When people struggle with their weight, for example, they tend to put their lives on hold, convincing themselves that absolutely nothing good can happen to them until they lost at least 10 pounds. 

They self-hate their way through weight loss expecting this self-hate to turn into self-love once they achieved their goal. 

The same is true for career struggles and tumultuous relationship battles. We tell ourselves that once this project or this disagreement is over all our negative feelings will reformulate into inspiration, motivation, adoration, kindness, and flow. We push and rush through our struggles holding our breaths and aching for the end in which everything will be beautiful, yummy, and cozy. 

However, we are not untangling our true mental knots. We are not letting go of the old. We don’t even know what “the old” is, because we choose to stay blind to it. 

We don’t like to see the truth, which is that painful memories don’t simply go away because we pretend like they never happened. We have to look the truth in the eye and be willing to treat ourselves with gentleness and patience, even — especially — in those moments we dislike ourselves at first sight. This is the only way we can truly untangle our own mental knots and release our past pains. 

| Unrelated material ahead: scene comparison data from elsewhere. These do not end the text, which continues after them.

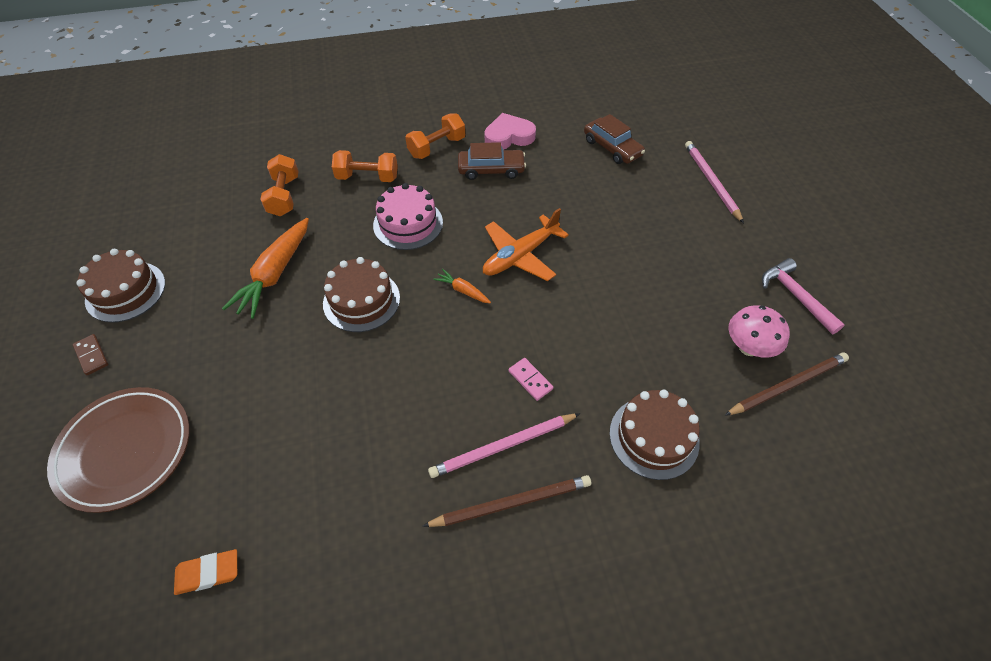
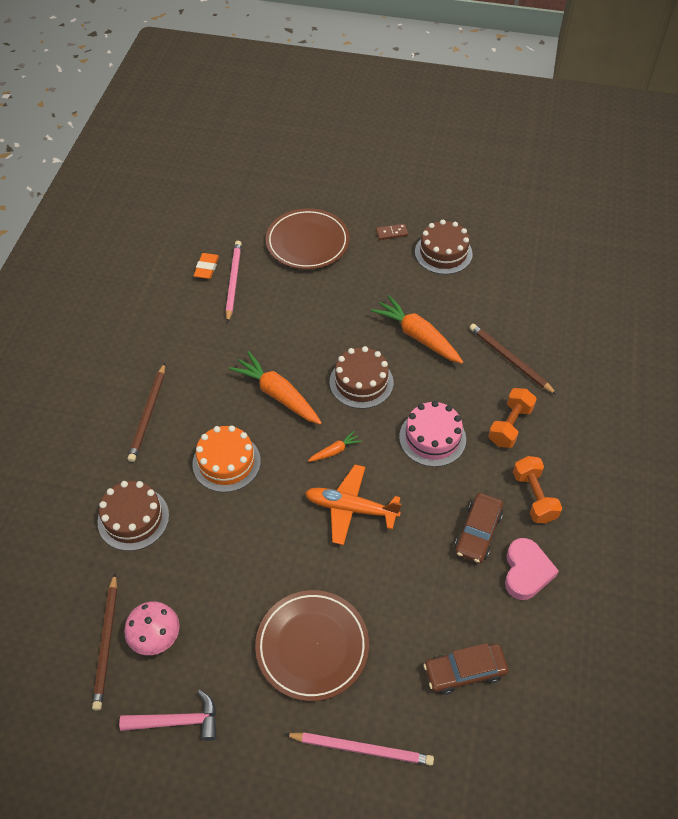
camera: 115 degrees right, 0 degrees up
(284, 196) = (510, 360): orange dumbbell -> brown pencil
(414, 370) = (278, 395): none -> orange carrot
(503, 446) = (187, 425): pink pencil -> pink pencil (233, 281)
(520, 256) = (350, 508): orange plane -> orange plane turned 60 degrees counterclockwise
(530, 380) = (226, 462): pink domino -> orange cake
(664, 235) = (312, 647): none -> brown plate

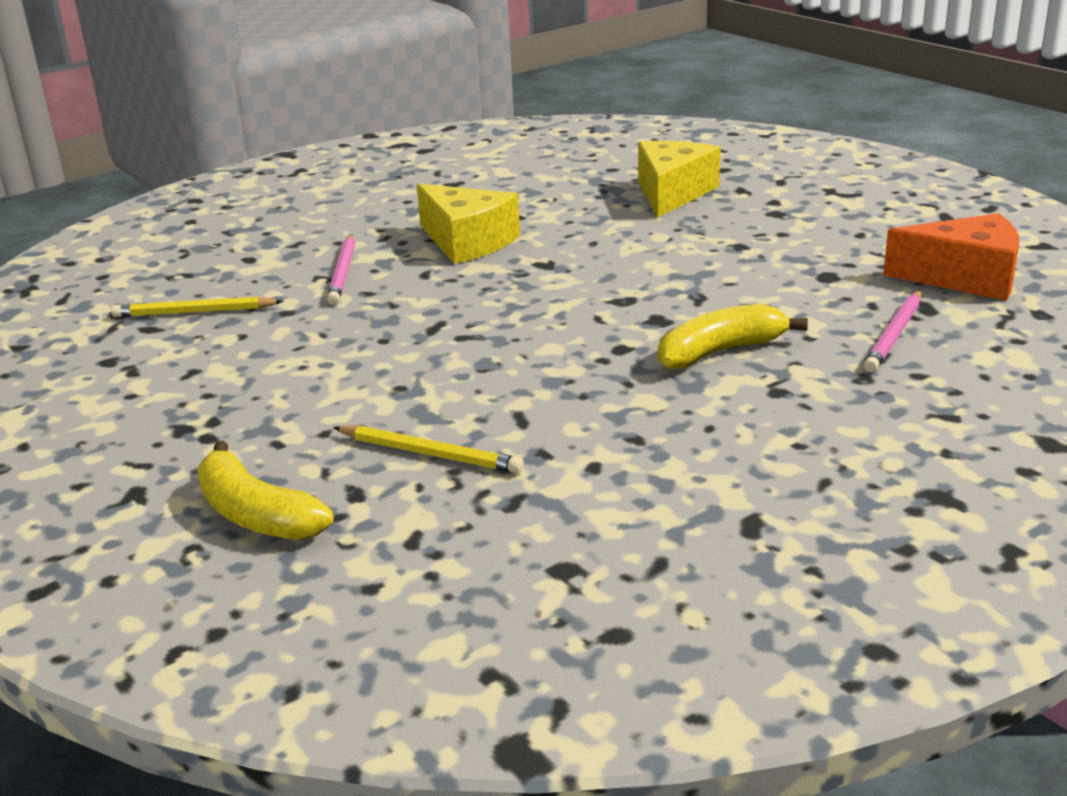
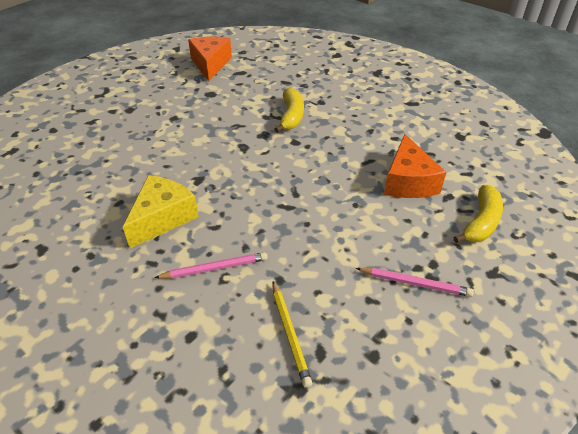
camera: 105 degrees left, 15 degrees up
(430, 454) = (408, 181): yellow pencil -> orange cheese
(672, 193) = (91, 145): yellow cheese -> none
(720, 351) = (291, 116): yellow banana -> yellow banana turned 135 degrees counterclockwise
(894, 334) = (266, 79): pink pencil -> pink pencil (415, 283)

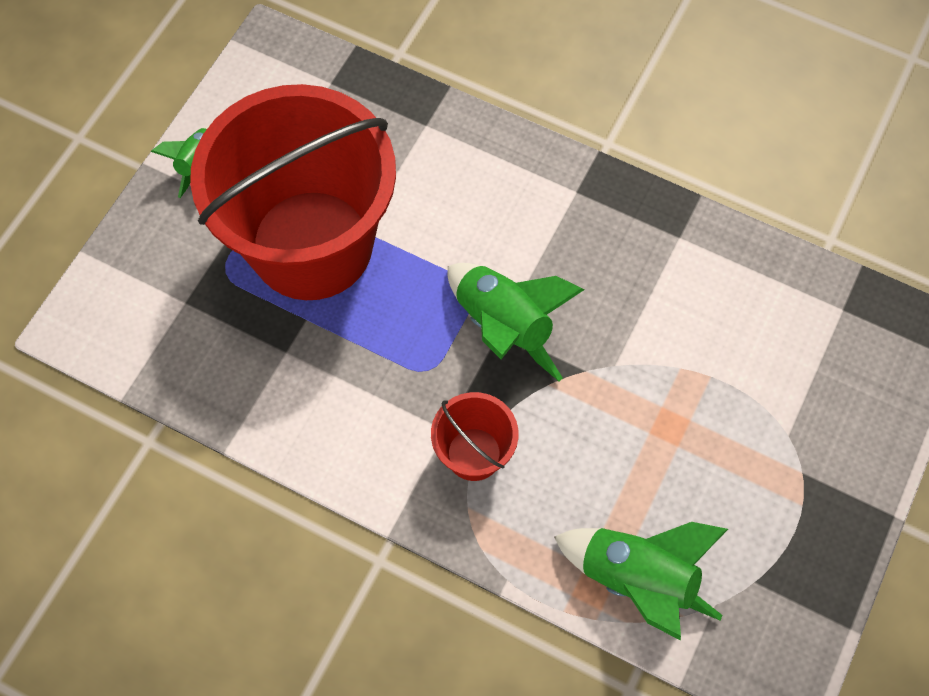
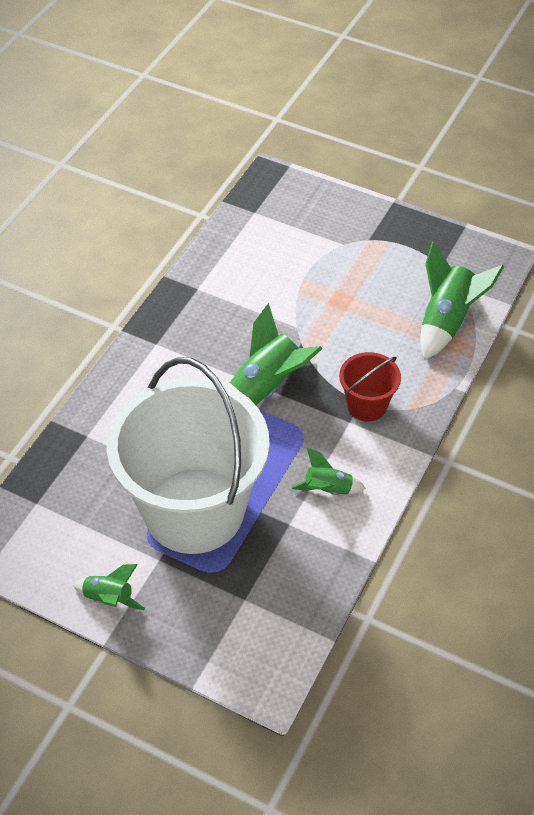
camera: 90 degrees left, 15 degrees down
(311, 245) = (194, 510): red bucket -> white bucket
(335, 398) = (327, 489): none -> green rocket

If your relationship is difficult, resist the distractions and the petty talk and allow yourself to feel your own emotions. Only if you stay close to your own authentic experience, holding the tension between a challenging situation and self-love, can you make judgments that will eventually lead you to a happy place. If you don’t actually feel the pain of your relationship battles when they happen, how can you make a conscious choice about whether your relationship is truly nurturing and sustainable in the long run? 

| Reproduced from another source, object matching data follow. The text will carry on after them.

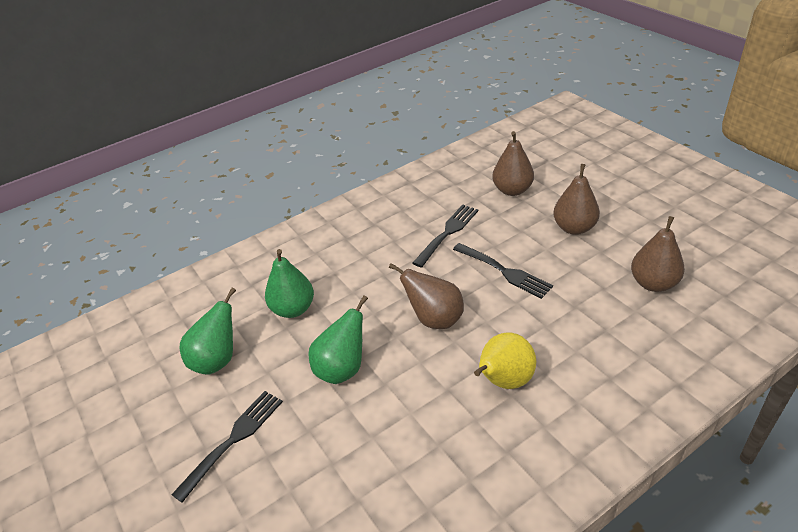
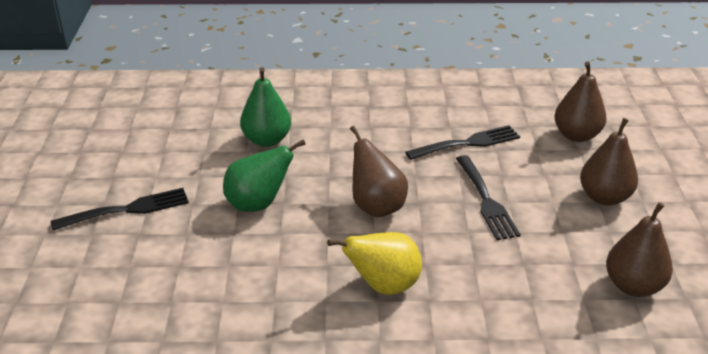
camera: 30 degrees right, 5 degrees down
(217, 360) = (172, 148): green pear -> none

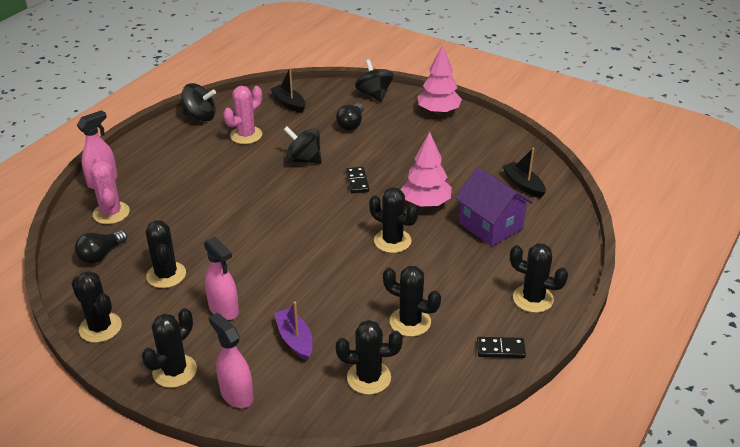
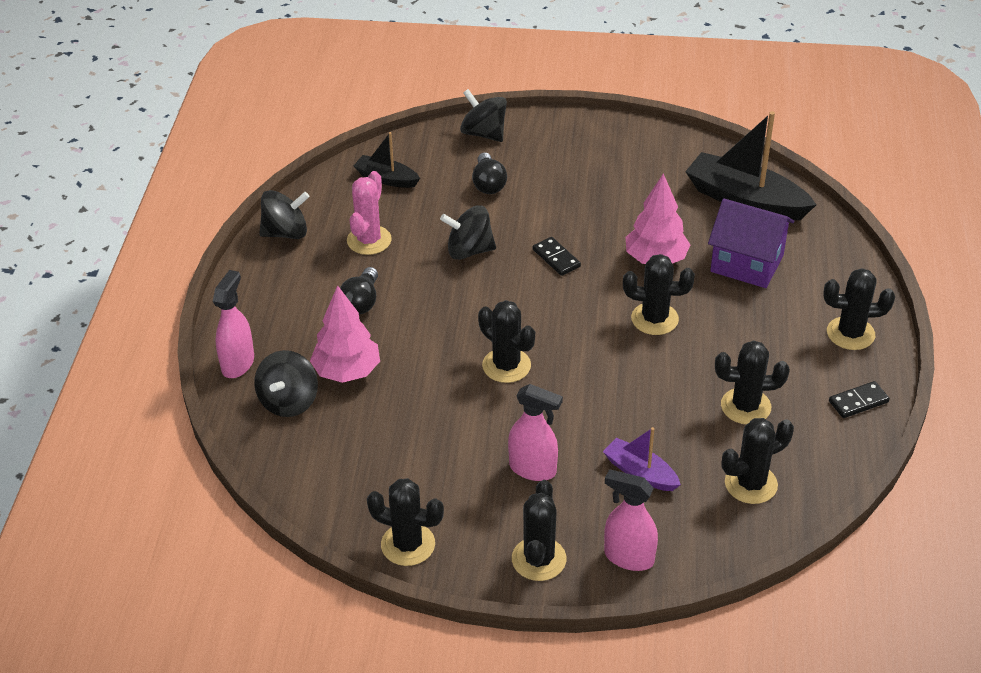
camera: 25 degrees left, 5 degrees up
(101, 255) = (326, 459): black light bulb -> black light bulb (361, 302)
(111, 213) = (289, 401): pink cactus -> black spinning top
(166, 275) = (429, 453): black cactus -> black cactus (506, 365)
(438, 111) = (579, 134): pink tree -> pink tree (347, 372)
(523, 185) = (745, 200): black boat -> black boat, size x1.86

Only if you love yourself throughout the untangling of the knot can you remain a close supporting witness of your own experiences and arrive at a place where you're a conscious part of the creation of YOUR life. Only if you treat yourself lovingly can you maintain your new weight, continue to grow in your relationships, and evolve into a career direction that you truly enjoy. 

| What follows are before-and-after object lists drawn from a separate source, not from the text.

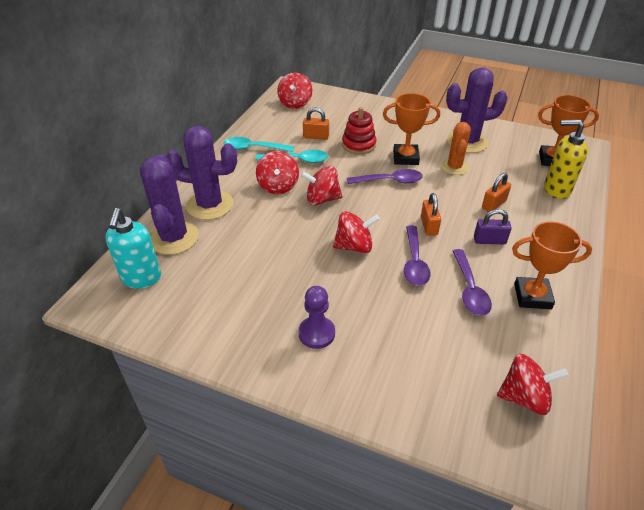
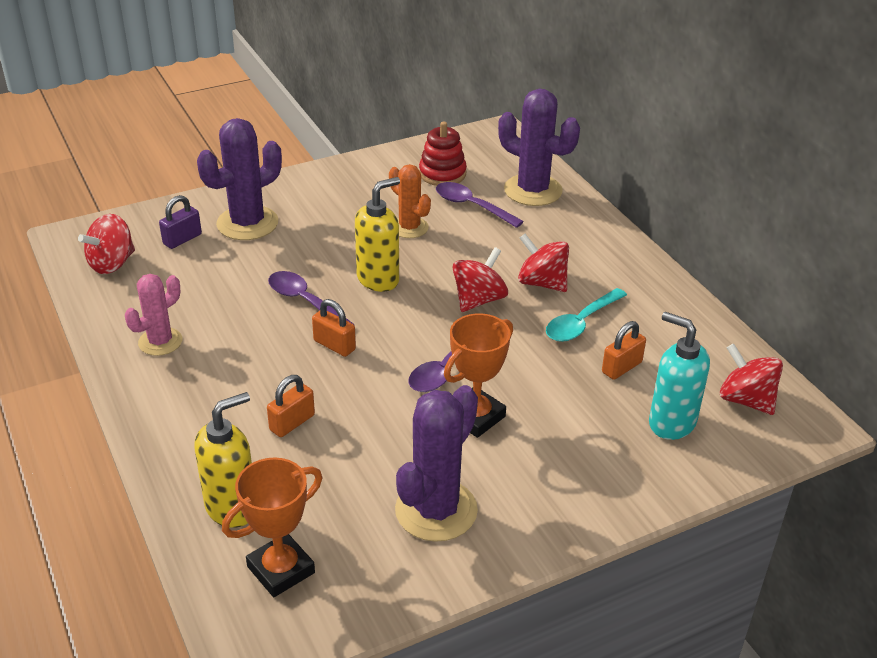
camera: 130 degrees right, 5 degrees down
(141, 278) = (496, 159): turquoise soap dispenser -> turquoise soap dispenser (671, 423)
(210, 205) = (562, 227): purple cactus -> purple cactus (247, 223)
(253, 148) = (649, 303): turquoise spoon -> none
(316, 333) = (315, 208): purple pawn -> none
(354, 246) = (378, 279): red spinning top -> yellow soap dispenser
(358, 145) = (557, 394): red stacking toy -> red stacking toy (442, 174)
(454, 167) = (399, 447): orange cactus -> orange cactus (409, 228)
(470, 289) = (226, 311): purple spoon -> purple spoon (471, 206)
(489, 240) = (253, 372): purple padlock -> purple padlock (182, 239)
(494, 204) = (292, 422): orange padlock -> orange padlock turned 45 degrees clockwise
(532, 296) = (160, 342): orange trophy -> pink cactus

Before you can start this process, you have to become aware of what is currently happening in your life. You have got to see yourself fully. 

The daunting question remains: HOW do you approach this untangling process?

As Louise Hay suggests in the above quote: Share your struggles with someone you trust. Your troubles can enter a new realm of reality when they are acknowledged in the real world. You don’t have to carry everything on your own shoulders. The world is full of love and kindness, so find a trusted source to share your pain.

Observe and track how your emotions change from one day to the next. Feelings are rarely ever constant and static. They change. This is part of what it means to be alive. Be curious about yourself. That is one form of showing up for yourself.

As you become an ever-closer witness of your authentic experience, your mental knots can begin to unravel, and past pains can begin to be released. Goodness and positive decisions can grow out of this new space of self-love.